Simon Boulton

Novel factors critical for sensing and repair of DNA damage in S-phase

Evidence suggests that the failure to correctly repair DNA lesions in S-phase is the major threat to genome stability in normal cells. Indeed, DNA damage encountered during S-phase frequently results in replication fork collapse.

We are particularly interested in how lesion repair is coordinated with DNA replication and how this is regulated by the S-phase checkpoint, the apparatus that senses DNA damage. DNA Inter-strand DNA crosslink's (ICLs) present a major obstacle to DNA replication and must be repaired or bypassed to allow fork progression. Of particular interest to the lab is the emergence of the Fanconi anemia (FA) pathway as a central player in facilitating DNA repair at blocked replication forks.

FA is an autosomal recessive disorder associated with bone marrow failure, congenital abnormalities and cancer predisposition.

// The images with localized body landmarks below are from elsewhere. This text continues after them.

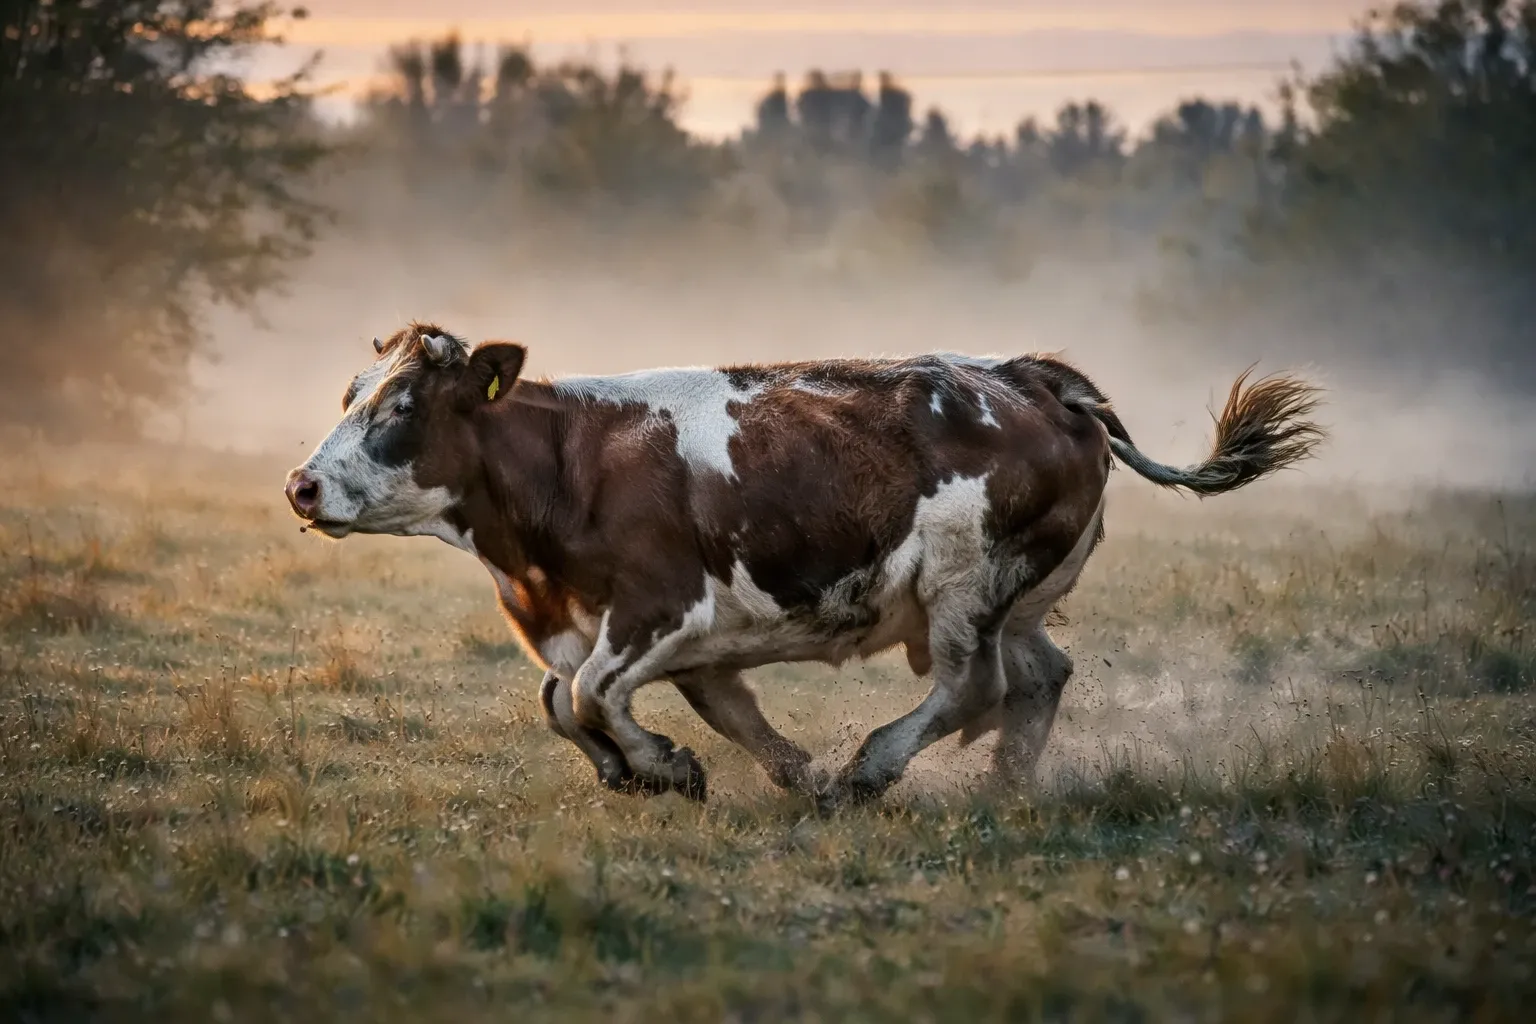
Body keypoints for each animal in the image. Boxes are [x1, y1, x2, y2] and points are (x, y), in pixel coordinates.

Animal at [284, 323, 1323, 811]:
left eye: (403, 406)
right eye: (349, 395)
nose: (301, 486)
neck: (566, 470)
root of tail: (1037, 376)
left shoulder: (662, 608)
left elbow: (586, 694)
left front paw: (662, 767)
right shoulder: (659, 638)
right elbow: (578, 702)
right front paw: (696, 769)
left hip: (964, 586)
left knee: (973, 685)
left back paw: (873, 770)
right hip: (1018, 595)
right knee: (1039, 676)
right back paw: (1000, 787)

Although cells derived from FA patients exhibit profound sensitivity to ICL-inducing agents suggesting that FA proteins are important for ICL repair the precise mechanism through which the FA pathway promotes ICL repair remains unclear.

We are employing C. elegans genetics, mammalian cell culture work and biochemistry to examine the interplay between the FA and homologous recombination repair pathways in ICL repair and how these processes are tightly regulated by the S-phase checkpoint.

A PhD position is available in the lab to work on one of two projects:

1. We have recently identified HCLK2, a novel S-phase checkpoint gene in C. elegans and human cells that is required for stability of the replication fork under conditions of replication stress. HCLK2 and its interacting partner ATR are also essential for the activation of the FA pathway and subsequent repair of replication blocking lesions, including ICLs. Biochemical approaches in mammalian cells have identified a number of new HCLK2 interacting factors.
   
   The project will focus on the characterization of the new associated factors using biochemistry and knockdown approaches in mammalian cells.



2. Yeast Srs2 and E. coli UvrD are related helicases that play critical roles in suppressing aberrant recombination arising during DNA replication. We have recently identified spar-1 as the likely analogue of Srs2 in complex eukaryotes.
   
   spar-1 mutants exhibit many of the hallmarks of Srs2 including synthetic lethality in combination with him-6 (BLM) mutants, hyper-recombination, an inability to deal with aberrant recombination during S-phase and meiosis and sensitivity to DNA damaging agents. The human homolog of SPAR-1 is also over-expressed in tumors and its disruption in cells confers genomic instability, sensitivity to DNA damaging agents and increased recombination frequency.
   
   A number of projects are available to further characterize the role of spar-1 in suppressing aberrant recombination that will employ C. elegans genetics, cell culture work and biochemistry.

References

1. Collis SJ, Barber LJ, Ward JD, Martin JS, Boulton SJ. CeFANCD2 responds to replication stress and functions in interstrand cross-link repair. DNA Repair (Amst) 2006; 5(11): 1398-1406.
2. Collis SJ, Barber LJ, Clark AJ, Martin JS, Ward JD, Boulton SJ. HCLK2 is essential for the mammalian S-phase checkpoint and impacts on Chk1 stability. Nat Cell Biol 2007; 9(4): 391-401.
3. Ward JD, Barber LJ, Petalcorin MI, Yanowitz J, Boulton SJ. Replication blocking lesions present a unique substrate for homologous recombination. EMBO J 2007; 26(14): 3384-3396.